Extensive experiments were conducted across four LLMs (UL2-20B, GPT-3 175B, LaMDA-137B, PaLM-540B) on various arithmetic (GSM8K, SVAMP, AQuA), commonsense (StrategyQA, ARC-c), and symbolic reasoning benchmarks.

Key Findings:

Self-consistency significantly outperforms standard CoT prompting with greedy decoding across all tested models and benchmarks. For example, it achieved absolute accuracy gains of +17.9% on GSM8K, +11.0% on SVAMP, and +12.2% on AQuA with PaLM-540B or GPT-3 (code-davinci-002).
The performance gains generally increase with the scale of the LLM.
Sampling more diverse paths (e.g., up to 40) consistently improves accuracy, although diminishing returns are observed.
Self-consistency is robust to different sampling strategies (temperature, top-k, nucleus) and parameters.
It outperforms alternative approaches like sample-and-rank, beam search decoding, and prompt ensembling techniques (e.g., permuting prompt examples).
It can improve performance even on tasks where standard CoT prompting might hurt accuracy compared to direct prompting.
The degree of consistency (percentage of paths agreeing on the final answer) correlates with accuracy, potentially offering an uncertainty measure.
It shows robustness even when prompts contain imperfect reasoning steps or use non-natural language (e.g., equations) as intermediate steps.

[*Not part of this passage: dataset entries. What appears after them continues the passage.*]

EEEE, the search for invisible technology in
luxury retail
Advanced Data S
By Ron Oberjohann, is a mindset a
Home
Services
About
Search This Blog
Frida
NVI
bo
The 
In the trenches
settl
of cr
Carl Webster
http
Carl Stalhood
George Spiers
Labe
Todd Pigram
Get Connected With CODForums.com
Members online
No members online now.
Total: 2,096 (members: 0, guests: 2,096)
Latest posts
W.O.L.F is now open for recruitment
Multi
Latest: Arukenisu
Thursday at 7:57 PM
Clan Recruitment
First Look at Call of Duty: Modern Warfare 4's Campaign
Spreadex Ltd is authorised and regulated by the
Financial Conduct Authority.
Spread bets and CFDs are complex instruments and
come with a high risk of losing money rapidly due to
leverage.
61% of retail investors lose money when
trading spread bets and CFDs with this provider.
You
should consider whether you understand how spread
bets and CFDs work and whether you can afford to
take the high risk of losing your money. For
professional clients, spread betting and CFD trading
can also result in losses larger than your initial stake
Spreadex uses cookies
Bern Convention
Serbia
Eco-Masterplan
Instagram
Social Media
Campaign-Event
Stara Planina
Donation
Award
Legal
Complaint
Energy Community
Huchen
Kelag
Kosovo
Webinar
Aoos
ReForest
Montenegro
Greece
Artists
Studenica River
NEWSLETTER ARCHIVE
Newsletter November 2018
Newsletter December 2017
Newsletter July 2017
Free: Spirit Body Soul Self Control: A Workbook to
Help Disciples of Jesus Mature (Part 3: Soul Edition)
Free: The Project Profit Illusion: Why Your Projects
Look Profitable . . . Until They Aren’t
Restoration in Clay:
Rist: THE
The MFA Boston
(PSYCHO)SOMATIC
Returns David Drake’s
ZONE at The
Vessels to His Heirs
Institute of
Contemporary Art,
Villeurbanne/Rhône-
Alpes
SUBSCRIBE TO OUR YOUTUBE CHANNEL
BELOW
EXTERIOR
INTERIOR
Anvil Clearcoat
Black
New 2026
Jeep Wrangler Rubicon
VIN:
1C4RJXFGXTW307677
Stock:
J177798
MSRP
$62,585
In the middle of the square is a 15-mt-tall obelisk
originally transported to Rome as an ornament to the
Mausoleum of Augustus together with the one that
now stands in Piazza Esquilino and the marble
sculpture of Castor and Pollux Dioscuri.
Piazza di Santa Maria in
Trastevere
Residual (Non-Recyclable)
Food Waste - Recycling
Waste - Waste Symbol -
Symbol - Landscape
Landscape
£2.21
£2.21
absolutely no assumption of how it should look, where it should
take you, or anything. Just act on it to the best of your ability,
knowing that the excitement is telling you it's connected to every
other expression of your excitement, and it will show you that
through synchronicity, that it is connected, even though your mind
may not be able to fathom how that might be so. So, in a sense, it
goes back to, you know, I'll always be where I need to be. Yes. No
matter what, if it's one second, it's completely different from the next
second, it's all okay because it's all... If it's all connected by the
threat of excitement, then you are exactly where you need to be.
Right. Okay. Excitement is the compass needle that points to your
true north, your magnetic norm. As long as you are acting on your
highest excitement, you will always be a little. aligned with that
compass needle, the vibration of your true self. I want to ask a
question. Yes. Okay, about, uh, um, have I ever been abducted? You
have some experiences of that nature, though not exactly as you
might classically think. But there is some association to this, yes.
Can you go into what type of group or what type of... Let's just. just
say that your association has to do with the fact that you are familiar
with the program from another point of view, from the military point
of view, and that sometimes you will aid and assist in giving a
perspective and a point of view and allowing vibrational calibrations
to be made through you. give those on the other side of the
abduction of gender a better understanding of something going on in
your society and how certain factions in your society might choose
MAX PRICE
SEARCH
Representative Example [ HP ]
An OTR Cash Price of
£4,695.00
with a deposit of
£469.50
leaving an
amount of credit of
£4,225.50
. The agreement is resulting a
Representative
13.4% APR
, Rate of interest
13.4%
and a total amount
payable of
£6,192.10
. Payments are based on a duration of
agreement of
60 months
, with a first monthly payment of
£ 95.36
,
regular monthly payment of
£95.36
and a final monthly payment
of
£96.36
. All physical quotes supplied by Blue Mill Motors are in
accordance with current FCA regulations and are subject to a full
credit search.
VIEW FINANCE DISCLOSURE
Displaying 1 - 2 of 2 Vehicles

Implementation Considerations:

Computational Cost: The primary drawback is the increased computational cost due to generating multiple reasoning paths. However, significant gains can often be achieved with a smaller number of paths (e.g., 5-10).
Answer Parsing: A reliable parser is needed to extract the final answer from the generated text, tailored to the specific prompt format and task.
Sampling Parameters: Appropriate sampling parameters (temperature, top-k) need to be chosen to encourage diversity without generating nonsensical paths. The paper suggests values like T=0.5-0.7 and k=40.

In conclusion, self-consistency provides a practical and robust method to significantly improve the reasoning performance of LLMs by sampling diverse reasoning paths and selecting the most frequent answer, requiring only minor changes to the decoding process compared to standard CoT prompting.